-------- Task input --------

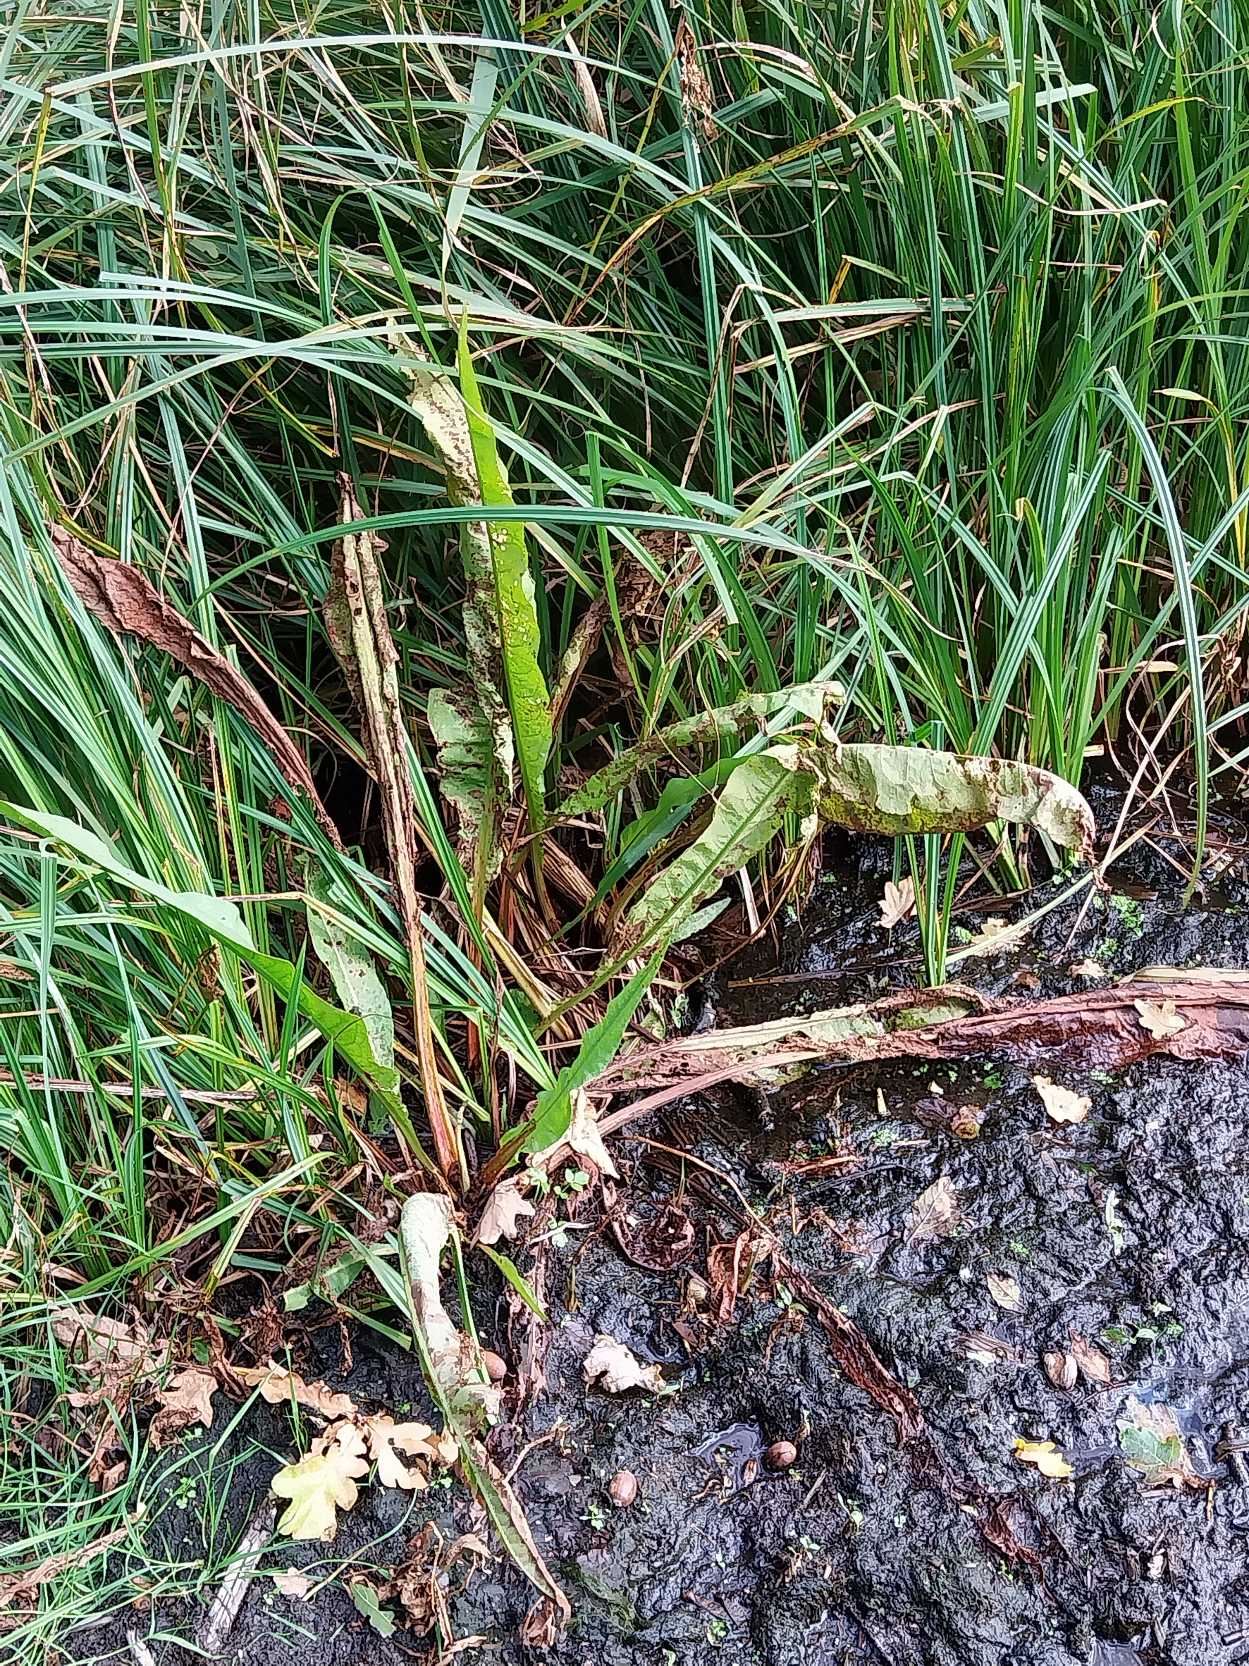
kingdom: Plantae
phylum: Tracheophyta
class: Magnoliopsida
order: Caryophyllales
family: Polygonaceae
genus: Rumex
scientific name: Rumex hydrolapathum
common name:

--------

What you will do: Switch "scientific name" to "binomial" in every one of the entries above, and write out their lines again with nothing else altered. Leave out the pictures.

Answer to the problem:
kingdom: Plantae
phylum: Tracheophyta
class: Magnoliopsida
order: Caryophyllales
family: Polygonaceae
genus: Rumex
binomial: Rumex hydrolapathum
common name:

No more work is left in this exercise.